Saved data entries:
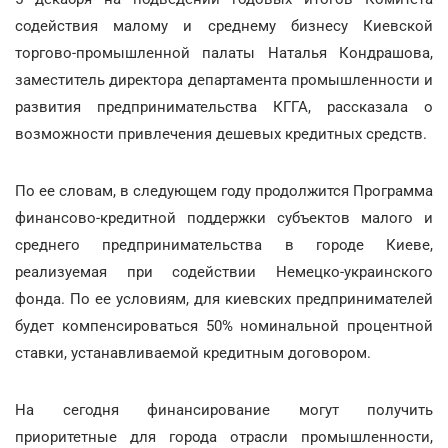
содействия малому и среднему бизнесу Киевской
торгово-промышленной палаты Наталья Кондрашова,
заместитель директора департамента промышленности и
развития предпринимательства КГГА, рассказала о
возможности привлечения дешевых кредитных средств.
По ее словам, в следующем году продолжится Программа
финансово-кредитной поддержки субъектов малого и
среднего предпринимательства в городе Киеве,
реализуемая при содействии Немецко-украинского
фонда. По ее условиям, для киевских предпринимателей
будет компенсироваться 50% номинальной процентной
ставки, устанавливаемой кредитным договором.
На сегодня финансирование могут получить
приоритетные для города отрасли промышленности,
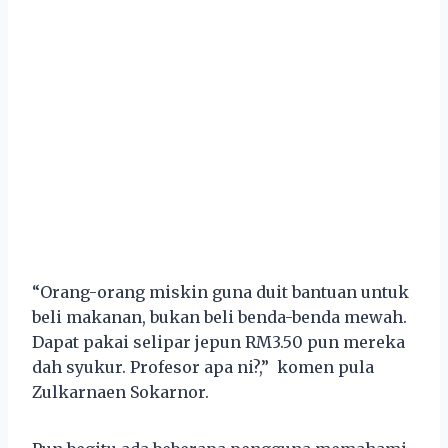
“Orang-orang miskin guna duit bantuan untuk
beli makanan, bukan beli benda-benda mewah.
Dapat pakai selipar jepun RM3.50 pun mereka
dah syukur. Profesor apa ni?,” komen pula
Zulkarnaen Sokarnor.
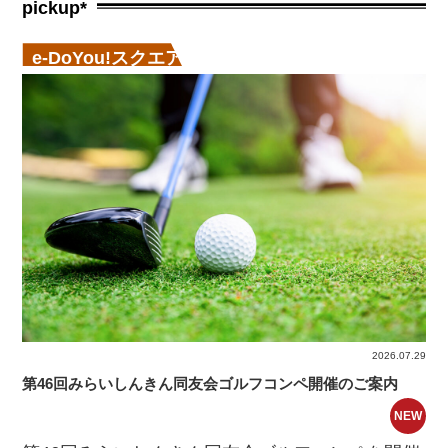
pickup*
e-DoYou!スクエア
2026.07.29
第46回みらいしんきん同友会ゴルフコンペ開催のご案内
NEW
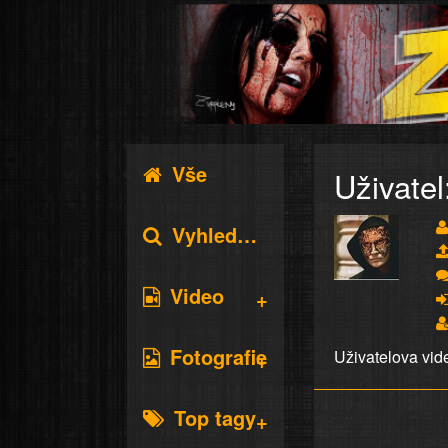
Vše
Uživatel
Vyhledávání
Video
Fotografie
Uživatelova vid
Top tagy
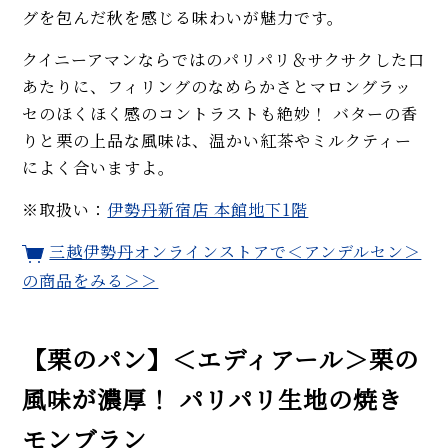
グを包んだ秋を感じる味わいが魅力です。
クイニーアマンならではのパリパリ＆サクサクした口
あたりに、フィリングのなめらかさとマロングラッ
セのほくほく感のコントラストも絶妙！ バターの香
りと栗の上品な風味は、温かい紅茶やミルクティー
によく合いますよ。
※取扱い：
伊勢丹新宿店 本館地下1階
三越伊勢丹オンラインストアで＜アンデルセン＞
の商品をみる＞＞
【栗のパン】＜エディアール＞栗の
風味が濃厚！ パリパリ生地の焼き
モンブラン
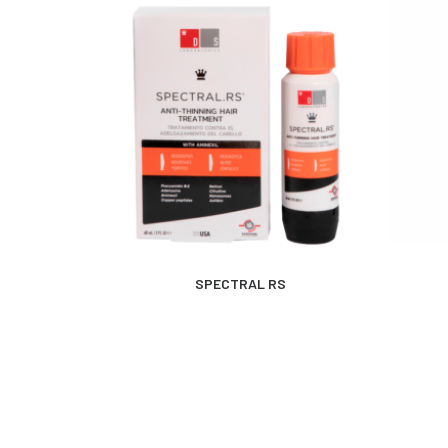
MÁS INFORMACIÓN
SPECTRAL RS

...

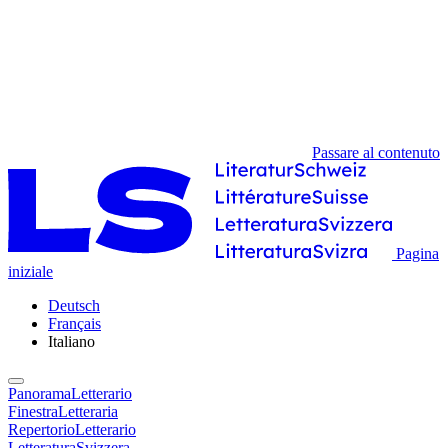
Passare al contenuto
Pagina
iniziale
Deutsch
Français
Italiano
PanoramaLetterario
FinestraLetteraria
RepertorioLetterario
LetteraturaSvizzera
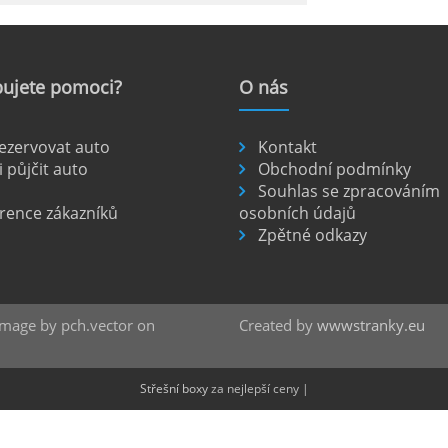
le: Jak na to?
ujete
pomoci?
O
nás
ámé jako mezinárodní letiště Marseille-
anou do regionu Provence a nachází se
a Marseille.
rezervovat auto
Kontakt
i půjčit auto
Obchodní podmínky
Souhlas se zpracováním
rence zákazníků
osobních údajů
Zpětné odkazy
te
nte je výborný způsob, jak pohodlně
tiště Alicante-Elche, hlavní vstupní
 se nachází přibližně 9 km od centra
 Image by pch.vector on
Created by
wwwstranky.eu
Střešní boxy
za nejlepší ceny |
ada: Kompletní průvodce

ABOUT THIS EXERCISE:
Copy out the range of lines above starting at the line with "ámé jako mezinárodní" and ending at the line with "za nejlepší ceny |", exactly and including both.

RESPONSE TO THE EXERCISE:
ámé jako mezinárodní letiště Marseille-
anou do regionu Provence a nachází se
a Marseille.
rezervovat auto
Kontakt
i půjčit auto
Obchodní podmínky
Souhlas se zpracováním
rence zákazníků
osobních údajů
Zpětné odkazy
te
nte je výborný způsob, jak pohodlně
tiště Alicante-Elche, hlavní vstupní
 se nachází přibližně 9 km od centra
 Image by pch.vector on
Created by
wwwstranky.eu
Střešní boxy
za nejlepší ceny |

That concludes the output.